Todas las opiniones esgrimidas sobre el asunto tienen algo de razón: que Uribe no quiere someterse a una gavilla que basa todo discurso en la crítica mordaz a su gestión y no tienen nada de propuestas; que los debates son unos circos montados por los medios de comunicación para subir el rating y vender más revistas y periódicos; que en la campaña de Uribe se respira arrogancia porque creen que su candidato es infalible; que un presidente no tiene nada que debatir con candidatos que no tienen ni el uno por ciento de apoyo en las encuestas, etcétera. Lo más cierto de todo es que se trata de una decisión incomprensible, porque si hay un candidato de verbo envolvente, de memoria prodigiosa, de dialéctica contundente, y conocedor de cada detalle, ése es el presidente Uribe.
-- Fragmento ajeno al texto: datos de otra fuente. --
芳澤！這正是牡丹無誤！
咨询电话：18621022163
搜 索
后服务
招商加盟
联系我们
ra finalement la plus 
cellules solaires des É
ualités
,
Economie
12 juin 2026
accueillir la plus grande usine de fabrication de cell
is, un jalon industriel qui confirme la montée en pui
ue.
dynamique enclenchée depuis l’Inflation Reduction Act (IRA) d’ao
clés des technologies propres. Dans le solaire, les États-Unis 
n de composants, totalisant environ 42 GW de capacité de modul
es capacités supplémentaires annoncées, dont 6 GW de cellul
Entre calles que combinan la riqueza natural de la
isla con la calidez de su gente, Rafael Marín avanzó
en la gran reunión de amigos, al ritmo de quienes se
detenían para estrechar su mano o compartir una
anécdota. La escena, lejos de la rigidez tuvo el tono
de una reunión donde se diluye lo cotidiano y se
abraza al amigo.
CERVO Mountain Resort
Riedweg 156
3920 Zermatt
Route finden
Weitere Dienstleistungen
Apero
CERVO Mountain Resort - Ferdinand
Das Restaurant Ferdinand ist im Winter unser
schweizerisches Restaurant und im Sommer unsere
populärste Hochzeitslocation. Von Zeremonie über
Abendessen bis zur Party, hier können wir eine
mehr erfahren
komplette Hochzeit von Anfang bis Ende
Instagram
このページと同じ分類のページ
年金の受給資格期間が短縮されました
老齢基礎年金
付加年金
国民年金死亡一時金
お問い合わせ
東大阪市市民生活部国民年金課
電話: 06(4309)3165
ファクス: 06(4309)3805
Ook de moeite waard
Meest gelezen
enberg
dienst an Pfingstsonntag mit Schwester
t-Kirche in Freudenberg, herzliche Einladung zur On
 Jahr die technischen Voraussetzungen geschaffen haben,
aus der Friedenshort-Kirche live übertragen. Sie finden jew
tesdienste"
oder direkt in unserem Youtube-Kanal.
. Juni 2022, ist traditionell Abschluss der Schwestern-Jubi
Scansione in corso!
Está claro que el presidente Uribe ha malacostumbrado a los medios por su excesiva disposición a las cámaras y los micrófonos, a la exposición mediática. Basta recordar que, durante la campaña por el referendo, Uribe apareció hasta en el reality de televisión El Gran Hermano, y luego se sometió a una maratón de siete horas continuas, de once de la noche a seis de la mañana, explicando las bondades y defectos del TLC en vivo y en directo. Los largos consejos comunales de los sábados, trasmitidos en vivo y al mejor estilo de un debate donde hasta el más humilde asistente puede intervenir, son otra muestra de su excesiva exposición a los medios.
Luego, parecería obvio que el presidente de la República estaría más que dispuesto a someterse a debate con cualquier candidato, contra todos juntos de ser necesario, y por eso ha sorprendido su reticencia a hacerlo. En gracia de discusión, hay que admitir varias cosas. Los debates sí tienen la finalidad de aumentar el rating: no son un favor que se hace a la democracia porque sí, y no hay razón válida para que un presidente en ejercicio se someta al pequeño circo que quiera montar cada medio. Sería más altruista que los grandes medios conformen un pool para realizar dos o tres debates en horarios Triple A con los principales candidatos, incluido el presidente, pero no con todos.
Ese es otro aspecto por considerar. Hay que recordar que el referendo de 2003 se hundió por no superar el umbral. En la reciente votación para el Congreso, bajo la nueva ley electoral, varios partidos se quedaron sin representación y perdieron la personería jurídica por el mismo tema del umbral, y si este mecanismo es tan importante en nuestra democracia, los candidatos de esos partidos no deberían seguir en la contienda, o por lo menos no deberían estar en un debate creyéndose con especial derecho de atacar con argucias a un candidato en particular, el presidente, que por razones de dignidad tendría que morderse la lengua.
Esos candidatos, como si fuera poco no pasar el umbral, no tienen ni el uno por ciento de respaldo en las encuestas. De manera que en los debates con el presidente no deben participar candidatos como Antanas Mockus, Alvaro Leyva (el candidato de las Farc), Enrique Parejo, y mucho menos esos desconocidos que se lanzan porque el ambiguo concepto de pluralidad se lo permite. En las actuales circunstancias sólo dos candidatos están en posición de debatir con el presidente: el liberal Horacio Serpa y el comunista Carlos Gaviria. Los demás no tienen velas en el entierro.
Finalmente, hay que decir que el debate entre candidatos no es indispensable, pero sí permite hacer útiles comparaciones. Hace cuatro años Uribe volvió ropa de trabajo a sus contradictores, y hoy, con realizaciones para mostrar, no hay nada que haga pensar que las cosas sean distintas. De hecho, los debates programados sin Uribe van a demostrar dos cosas: que una telenovela sin galán no tiene rating y que los candidatos en disputa no tienen nada que decir y nada que ofrecer al país, salvo confusas ideas contra el TLC, críticas muy simplistas contra la política de seguridad del Gobierno y el manido estribillo de la pobreza, que no sienta bien a unos plutócratas que toda la vida han comido muy bien, del bolsillo del pueblo.